Apply the balm of the beautiful. Old Testament priests only served in the Temple occasionally. Otherwise, I suppose, they tended farms, fixed furniture. But when their turn in the Temple came, they left their work clothes behind, bathed, and donned white linen. Then they walked into the sacred environs of the Holy One.
Worship and preaching ought to clothe the priesthood of believers in white linen and elevate them to holy privileges. Some sermons give our people work belts and armor for Christlike living in this dark world. But some sermons, and parts of sermons, need to dress them in white and put them to the holy work of awe and adoration. Some sermons ought to put God's golden vessels in their hands and the songs of Zion on their lips. Sermons on the glorious character of God, on the wonders of the Cross, on the hope of heaven clothe working stiffs in white and position them amidst the shewbread, lampstand, and incense of God. Such preaching is practical, indeed.
The therapy of the curse
I believe the curses of Genesis 3 were God's ingenious therapy for sin-stubborn hearts. The burdens God pronounced are graciously designed to force people to look toward the God they would otherwise ignore. The struggles that go with work are like that. Work itself is a gift of God, but the weeds and thistles turn it into "painful toil." So each week we remind God's beloved people how to keep their balance and their spiritual sanity where they work.
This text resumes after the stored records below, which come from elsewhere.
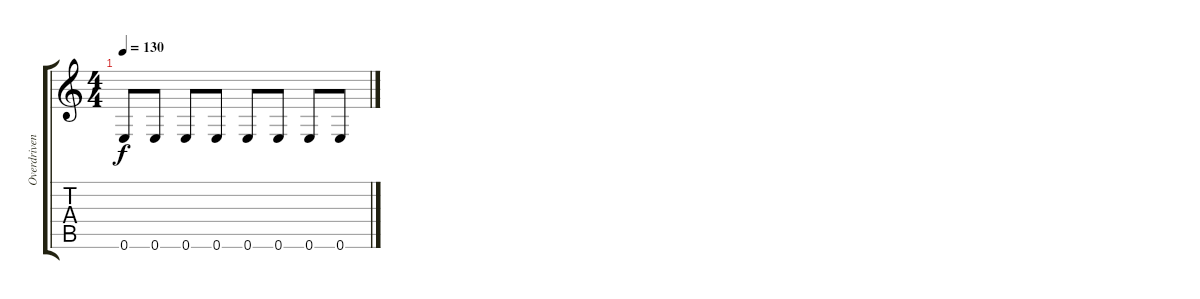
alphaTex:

\track ("Overdriven Guitar" "Overdriven") {instrument overdrivenguitar}
\staff {score tabs}
\tuning (E4 B3 G3 D3 A2 E2) {hide}
\ts (4 4)
\tempo 130
\clef g2
\ks c
0.6.8{dy f} 0.6.8 0.6.8 0.6.8 0.6.8 0.6.8 0.6.8 0.6.8
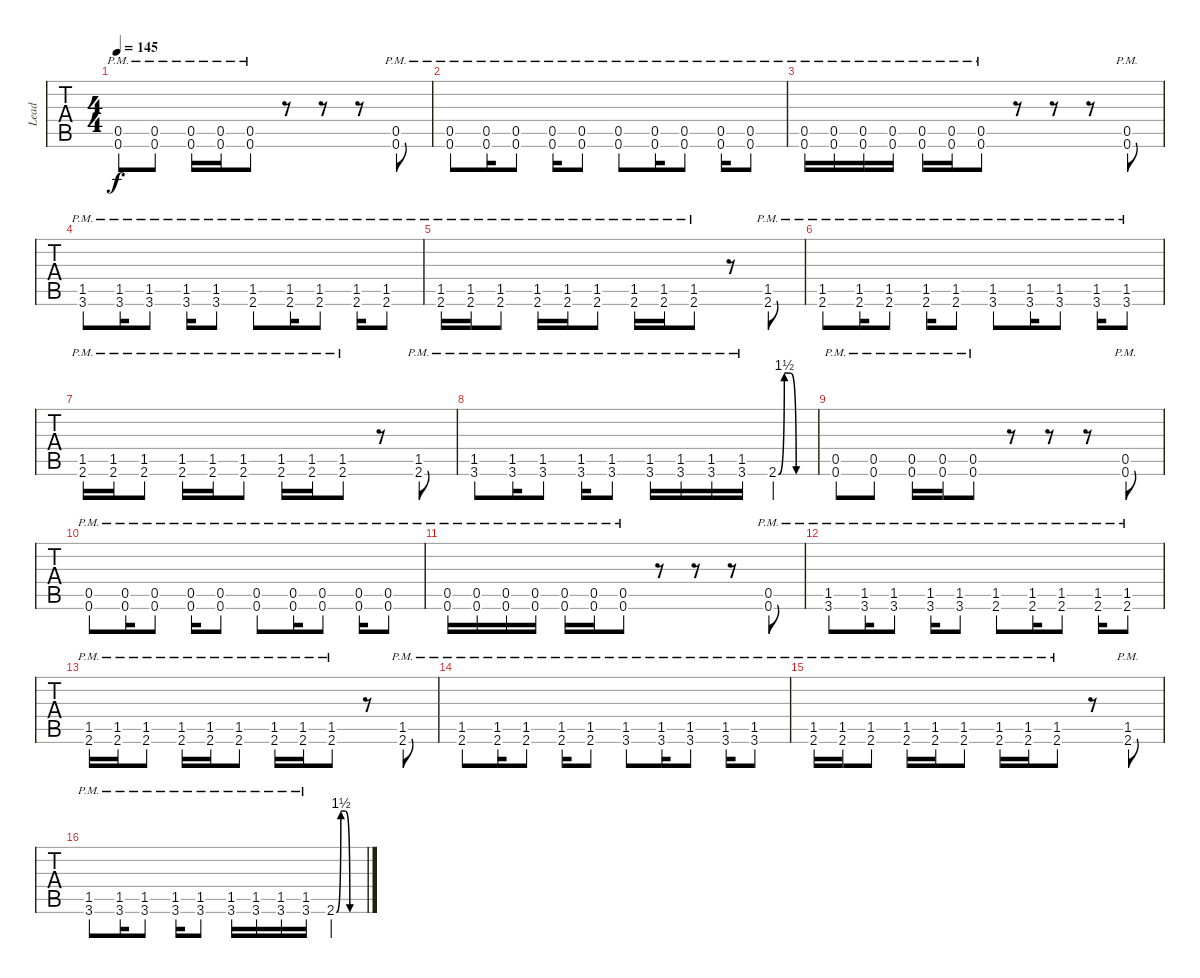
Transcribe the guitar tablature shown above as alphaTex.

\track ("Lead" "Lead") {instrument distortionguitar}
\staff {tabs}
\tuning (D4 A3 F3 C3 G2 C2) {hide}
\ts (4 4)
\tempo 145
\clef g2
\ks c
(0.5{pm} 0.6{pm}).8{dy f} (0.5{pm} 0.6{pm}).8 (0.5{pm} 0.6{pm}).16 (0.5{pm} 0.6{pm}).16 (0.5{pm} 0.6{pm}).8 r.8 r.8 r.8 (0.5{pm} 0.6{pm}).8 |
(0.5{pm} 0.6{pm}).8 (0.5{pm} 0.6{pm}).16 (0.5{pm} 0.6{pm}).8 (0.5{pm} 0.6{pm}).16 (0.5{pm} 0.6{pm}).8 (0.5{pm} 0.6{pm}).8 (0.5{pm} 0.6{pm}).16 (0.5{pm} 0.6{pm}).8 (0.5{pm} 0.6{pm}).16 (0.5{pm} 0.6{pm}).8 |
(0.5{pm} 0.6{pm}).16 (0.5{pm} 0.6{pm}).16 (0.5{pm} 0.6{pm}).16 (0.5{pm} 0.6{pm}).16 (0.5{pm} 0.6{pm}).16 (0.5{pm} 0.6{pm}).16 (0.5{pm} 0.6{pm}).8 r.8 r.8 r.8 (0.5{pm} 0.6{pm}).8 |
(1.5{pm} 3.6{pm}).8 (1.5{pm} 3.6{pm}).16 (1.5{pm} 3.6{pm}).8 (1.5{pm} 3.6{pm}).16 (1.5{pm} 3.6{pm}).8 (1.5{pm} 2.6{pm}).8 (1.5{pm} 2.6{pm}).16 (1.5{pm} 2.6{pm}).8 (1.5{pm} 2.6{pm}).16 (1.5{pm} 2.6{pm}).8 |
(1.5{pm} 2.6{pm}).16 (1.5{pm} 2.6{pm}).16 (1.5{pm} 2.6{pm}).8 (1.5{pm} 2.6{pm}).16 (1.5{pm} 2.6{pm}).16 (1.5{pm} 2.6{pm}).8 (1.5{pm} 2.6{pm}).16 (1.5{pm} 2.6{pm}).16 (1.5{pm} 2.6{pm}).8 r.8 (1.5{pm} 2.6{pm}).8 |
(1.5{pm} 2.6{pm}).8 (1.5{pm} 2.6{pm}).16 (1.5{pm} 2.6{pm}).8 (1.5{pm} 2.6{pm}).16 (1.5{pm} 2.6{pm}).8 (1.5{pm} 3.6{pm}).8 (1.5{pm} 3.6{pm}).16 (1.5{pm} 3.6{pm}).8 (1.5{pm} 3.6{pm}).16 (1.5{pm} 3.6{pm}).8 |
(1.5{pm} 2.6{pm}).16 (1.5{pm} 2.6{pm}).16 (1.5{pm} 2.6{pm}).8 (1.5{pm} 2.6{pm}).16 (1.5{pm} 2.6{pm}).16 (1.5{pm} 2.6{pm}).8 (1.5{pm} 2.6{pm}).16 (1.5{pm} 2.6{pm}).16 (1.5{pm} 2.6{pm}).8 r.8 (1.5{pm} 2.6{pm}).8 |
(1.5{pm} 3.6{pm}).8 (1.5{pm} 3.6{pm}).16 (1.5{pm} 3.6{pm}).8 (1.5{pm} 3.6{pm}).16 (1.5{pm} 3.6{pm}).8 (1.5{pm} 3.6{pm}).16 (1.5{pm} 3.6{pm}).16 (1.5{pm} 3.6{pm}).16 (1.5{pm} 3.6{pm}).16 2.6{be (custom 0 0 10 6 20 6 30 0 60 0)}.4 |
(0.5{pm} 0.6{pm}).8 (0.5{pm} 0.6{pm}).8 (0.5{pm} 0.6{pm}).16 (0.5{pm} 0.6{pm}).16 (0.5{pm} 0.6{pm}).8 r.8 r.8 r.8 (0.5{pm} 0.6{pm}).8 |
(0.5{pm} 0.6{pm}).8 (0.5{pm} 0.6{pm}).16 (0.5{pm} 0.6{pm}).8 (0.5{pm} 0.6{pm}).16 (0.5{pm} 0.6{pm}).8 (0.5{pm} 0.6{pm}).8 (0.5{pm} 0.6{pm}).16 (0.5{pm} 0.6{pm}).8 (0.5{pm} 0.6{pm}).16 (0.5{pm} 0.6{pm}).8 |
(0.5{pm} 0.6{pm}).16 (0.5{pm} 0.6{pm}).16 (0.5{pm} 0.6{pm}).16 (0.5{pm} 0.6{pm}).16 (0.5{pm} 0.6{pm}).16 (0.5{pm} 0.6{pm}).16 (0.5{pm} 0.6{pm}).8 r.8 r.8 r.8 (0.5{pm} 0.6{pm}).8 |
(1.5{pm} 3.6{pm}).8 (1.5{pm} 3.6{pm}).16 (1.5{pm} 3.6{pm}).8 (1.5{pm} 3.6{pm}).16 (1.5{pm} 3.6{pm}).8 (1.5{pm} 2.6{pm}).8 (1.5{pm} 2.6{pm}).16 (1.5{pm} 2.6{pm}).8 (1.5{pm} 2.6{pm}).16 (1.5{pm} 2.6{pm}).8 |
(1.5{pm} 2.6{pm}).16 (1.5{pm} 2.6{pm}).16 (1.5{pm} 2.6{pm}).8 (1.5{pm} 2.6{pm}).16 (1.5{pm} 2.6{pm}).16 (1.5{pm} 2.6{pm}).8 (1.5{pm} 2.6{pm}).16 (1.5{pm} 2.6{pm}).16 (1.5{pm} 2.6{pm}).8 r.8 (1.5{pm} 2.6{pm}).8 |
(1.5{pm} 2.6{pm}).8 (1.5{pm} 2.6{pm}).16 (1.5{pm} 2.6{pm}).8 (1.5{pm} 2.6{pm}).16 (1.5{pm} 2.6{pm}).8 (1.5{pm} 3.6{pm}).8 (1.5{pm} 3.6{pm}).16 (1.5{pm} 3.6{pm}).8 (1.5{pm} 3.6{pm}).16 (1.5{pm} 3.6{pm}).8 |
(1.5{pm} 2.6{pm}).16 (1.5{pm} 2.6{pm}).16 (1.5{pm} 2.6{pm}).8 (1.5{pm} 2.6{pm}).16 (1.5{pm} 2.6{pm}).16 (1.5{pm} 2.6{pm}).8 (1.5{pm} 2.6{pm}).16 (1.5{pm} 2.6{pm}).16 (1.5{pm} 2.6{pm}).8 r.8 (1.5{pm} 2.6{pm}).8 |
(1.5{pm} 3.6{pm}).8 (1.5{pm} 3.6{pm}).16 (1.5{pm} 3.6{pm}).8 (1.5{pm} 3.6{pm}).16 (1.5{pm} 3.6{pm}).8 (1.5{pm} 3.6{pm}).16 (1.5{pm} 3.6{pm}).16 (1.5{pm} 3.6{pm}).16 (1.5{pm} 3.6{pm}).16 2.6{be (custom 0 0 10 6 20 6 30 0 60 0)}.4
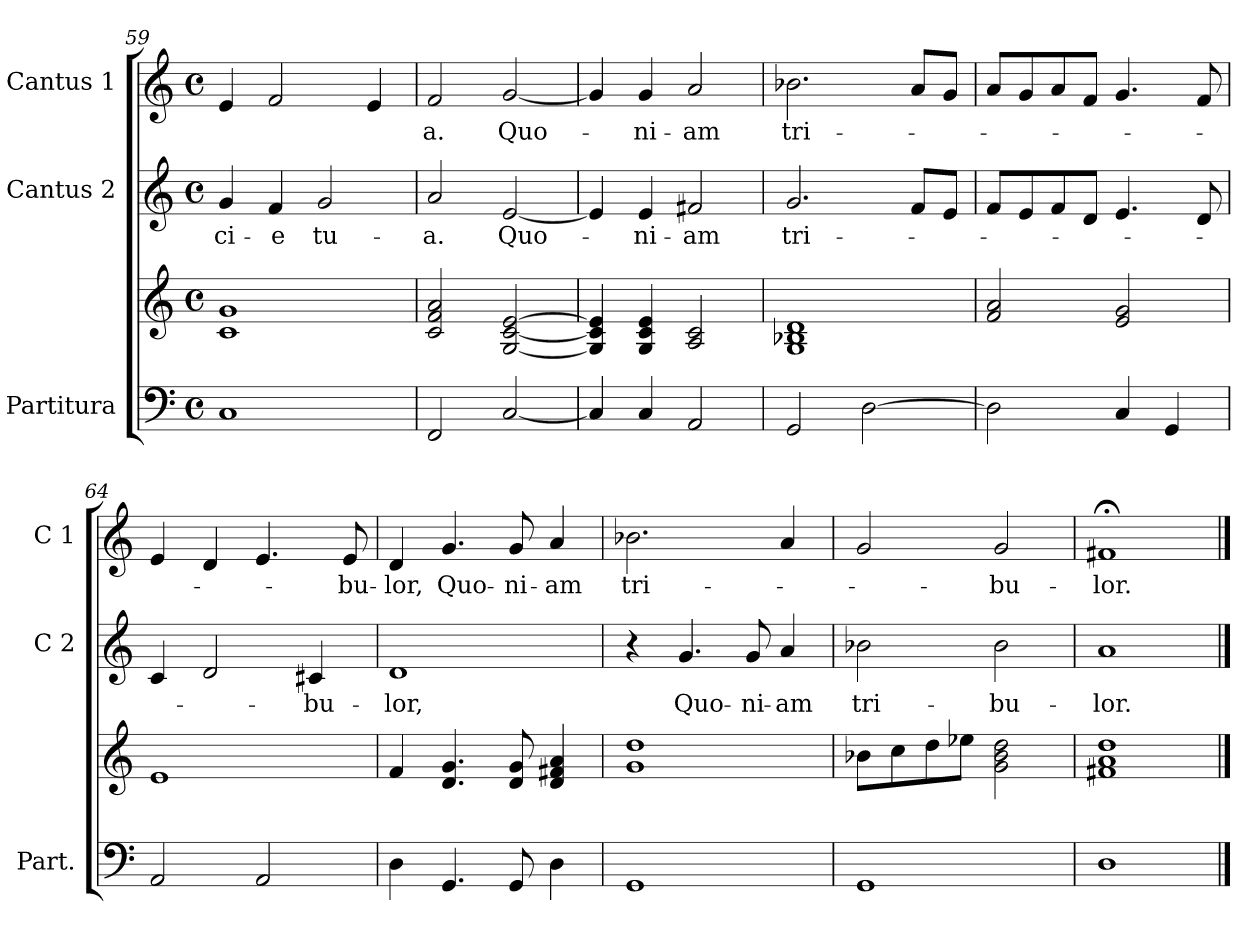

We help them turn from their work to the Master.
A couple of years ago I read in the Chicago Tribune that the new head of the Chicago Sewer Department called a big rally for his 800 workers. On the wall behind the boss in the Plumbers Union Hall was a banner that read, "Bringing Sewers Above Ground." His pep talk sounded like Vince Lombardi: "Winning isn't a sometimes thing," he shouted. "It's an all-the-time thing!" And the sewer workers cheered like they were going to storm out onto Soldier Field.
On Sunday mornings, Christian workers gather for a rally, of sorts. But they need more for their souls than religious rah-rah and slogans. I sometimes look out on the Sunday-scrubbed saints and think about the dirty, difficult places my people must work every week. Some offices, of course, are filthier than sewers. Some schools are darker than underground tunnels. A lot of folks spend their week trying to keep the gunk off their hearts, trying to keep their souls from smelling like a cesspool. On Sunday mornings, our work as pastors is to help them remember how important their jobs are, for, after all, they work in the same world where Jesus worked. They work for him as surely as we do. And one day, we will be promoted to work without thorns and thistles, without sweat in our eyes and sin blistering our souls. Some day soon, we shall serve the Lord in plain sight of his throne!